15.4.46

A. Medical experiments were carried out in several camps. For instance, in Auschwitz there were experiments on sterilisation carried out by Professor Klaubert and Dr. Schuhmann; also experiments On twins by S.S. medical officer Dr. Mengele.

Q. Do you know the medical officer Dr. Rascher?

A. He was a medical officer of the Luftwaffe and carried out experiments in Dachau on detainees who had been sentenced to death, experiments concerned with the resistance of the human body in high-pressure chambers and its resistance to cold.

Q. Can you say whether such experiments carried out within the camp were known to a large circle?

A. Such experiments, just like all other matters, were, of course, called "secret Reich matters"; but it was not possible to prevent the experiments, which were being carried out in a large camp and which must have been seen in some way by some of the inmates, from becoming known. I cannot say, however, to what extent the outside world learned about these experiments.

Q. You explained to me that orders for executions were received in the camp at Auschwitz, and you told me that until the outbreak of war such orders were few, but that later on they became more numerous. Is that correct?

A. Yes. Until the beginning of the war there were hardly any executions and only in particularly serious cases. I remember one case in Buchenwald where an S.S. man had been attacked and beaten to death by detainees, and the detainees were later hanged.

Q. But during the war - and that you will admit - the number of executions increased, and not inconsiderably.

A. That started with the beginning of the war.

Q. Was the authority for these execution orders in many cases legal sentences of German courts?

A. No. Orders for the executions carried out in the camps came from the R.S.H.A.

Q. Who signed the orders for executions which you received? Is it correct that occasionally you received orders for executions which bore the signature "Kaltenbrunner," and that these were not the originals but were teleprints which therefore had the signature in typewritten letters?

A. It is correct. The originals of execution orders never came to the camps. These orders either arrived in their original form at the Inspectorate of the concentration camps, from where they were transmitted by teletype to the camps concerned, or in urgent cases, the R.S.H.A. sent the orders directly to the camps concerned, and the Inspectorate was then only informed, so that the signatures in the camps were always only in teletype.

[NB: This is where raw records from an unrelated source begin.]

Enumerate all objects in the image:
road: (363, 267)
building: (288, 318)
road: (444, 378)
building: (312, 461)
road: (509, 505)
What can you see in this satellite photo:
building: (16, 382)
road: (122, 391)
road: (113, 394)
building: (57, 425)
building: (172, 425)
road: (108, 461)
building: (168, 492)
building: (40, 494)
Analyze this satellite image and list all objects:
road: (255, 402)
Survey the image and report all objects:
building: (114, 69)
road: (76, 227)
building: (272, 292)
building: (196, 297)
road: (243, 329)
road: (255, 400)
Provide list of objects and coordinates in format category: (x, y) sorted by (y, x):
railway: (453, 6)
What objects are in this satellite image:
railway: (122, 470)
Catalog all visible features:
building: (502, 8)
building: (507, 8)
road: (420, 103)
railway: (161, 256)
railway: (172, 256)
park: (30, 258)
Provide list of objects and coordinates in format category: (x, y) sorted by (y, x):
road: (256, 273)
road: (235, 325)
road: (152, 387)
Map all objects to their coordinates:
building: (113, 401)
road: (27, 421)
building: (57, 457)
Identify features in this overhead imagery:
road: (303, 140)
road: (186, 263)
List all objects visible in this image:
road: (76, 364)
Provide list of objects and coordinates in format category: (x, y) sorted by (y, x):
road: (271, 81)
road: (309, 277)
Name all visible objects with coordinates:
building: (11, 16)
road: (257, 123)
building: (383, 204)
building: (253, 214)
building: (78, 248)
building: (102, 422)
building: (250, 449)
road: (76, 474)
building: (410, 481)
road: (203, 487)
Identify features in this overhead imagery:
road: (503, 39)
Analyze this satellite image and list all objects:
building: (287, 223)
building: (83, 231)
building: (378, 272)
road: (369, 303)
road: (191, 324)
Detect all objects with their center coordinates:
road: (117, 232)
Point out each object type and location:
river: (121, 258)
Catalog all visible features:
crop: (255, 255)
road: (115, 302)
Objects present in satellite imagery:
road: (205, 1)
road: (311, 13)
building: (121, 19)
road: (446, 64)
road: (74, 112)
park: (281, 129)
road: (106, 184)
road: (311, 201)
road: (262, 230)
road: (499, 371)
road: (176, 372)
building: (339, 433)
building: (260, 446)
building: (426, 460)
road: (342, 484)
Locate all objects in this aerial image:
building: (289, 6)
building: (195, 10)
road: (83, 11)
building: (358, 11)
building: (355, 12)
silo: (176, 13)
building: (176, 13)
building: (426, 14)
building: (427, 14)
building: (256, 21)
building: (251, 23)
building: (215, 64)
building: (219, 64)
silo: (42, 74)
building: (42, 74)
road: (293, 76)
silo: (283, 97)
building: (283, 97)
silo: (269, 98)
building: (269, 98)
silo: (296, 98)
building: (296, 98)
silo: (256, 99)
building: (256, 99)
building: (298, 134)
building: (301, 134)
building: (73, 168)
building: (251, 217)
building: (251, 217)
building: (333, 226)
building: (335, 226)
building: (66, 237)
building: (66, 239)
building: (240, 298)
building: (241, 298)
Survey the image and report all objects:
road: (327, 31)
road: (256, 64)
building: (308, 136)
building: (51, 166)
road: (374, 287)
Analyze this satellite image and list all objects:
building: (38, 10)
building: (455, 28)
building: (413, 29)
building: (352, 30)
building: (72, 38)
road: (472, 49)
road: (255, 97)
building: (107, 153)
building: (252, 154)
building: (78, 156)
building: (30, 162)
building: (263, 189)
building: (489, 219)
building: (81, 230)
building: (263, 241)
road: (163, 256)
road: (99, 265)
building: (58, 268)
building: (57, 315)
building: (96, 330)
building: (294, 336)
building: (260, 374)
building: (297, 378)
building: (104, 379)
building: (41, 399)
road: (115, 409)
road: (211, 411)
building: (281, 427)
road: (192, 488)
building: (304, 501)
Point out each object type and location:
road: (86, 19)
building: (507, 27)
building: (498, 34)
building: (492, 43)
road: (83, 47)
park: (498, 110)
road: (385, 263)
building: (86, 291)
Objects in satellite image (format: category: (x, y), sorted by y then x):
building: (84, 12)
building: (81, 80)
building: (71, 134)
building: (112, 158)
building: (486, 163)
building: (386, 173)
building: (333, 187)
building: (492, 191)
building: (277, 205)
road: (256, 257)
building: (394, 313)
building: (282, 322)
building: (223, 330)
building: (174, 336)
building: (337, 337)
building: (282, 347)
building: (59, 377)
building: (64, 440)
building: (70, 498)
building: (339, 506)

Q. So as to again determine the signatures, will you tell the Tribunal whether the overwhelming majority of all execution orders either bore the signature of Himmler or that of Müller in the years before the war and until the end of the war.

A. Only very few teletypes which I have ever seen came from the Reichsführer and still fewer from the defendant Kaltenbrunner. Most of them, I could say practically all, were signed by Müller.

Q. Is that the Müller with whom you repeatedly talked about such matters as you reported earlier?

A. Gruppenführer Müller was the chief of Department IV in the R.S.H.A. He had to negotiate with the Inspectorate about all matters connected with concentration camps.

Q. Would you say that you went to see the Gestapo Chief Müller because you, on the strength of your experience, were of the opinion that this man, owing to his years of service, was acting almost independently?

A. That is quite right. I had to negotiate all matters regarding concentration camps with Gruppenführer Müller. He was informed in all these matters, and in most cases he would make an immediate decision.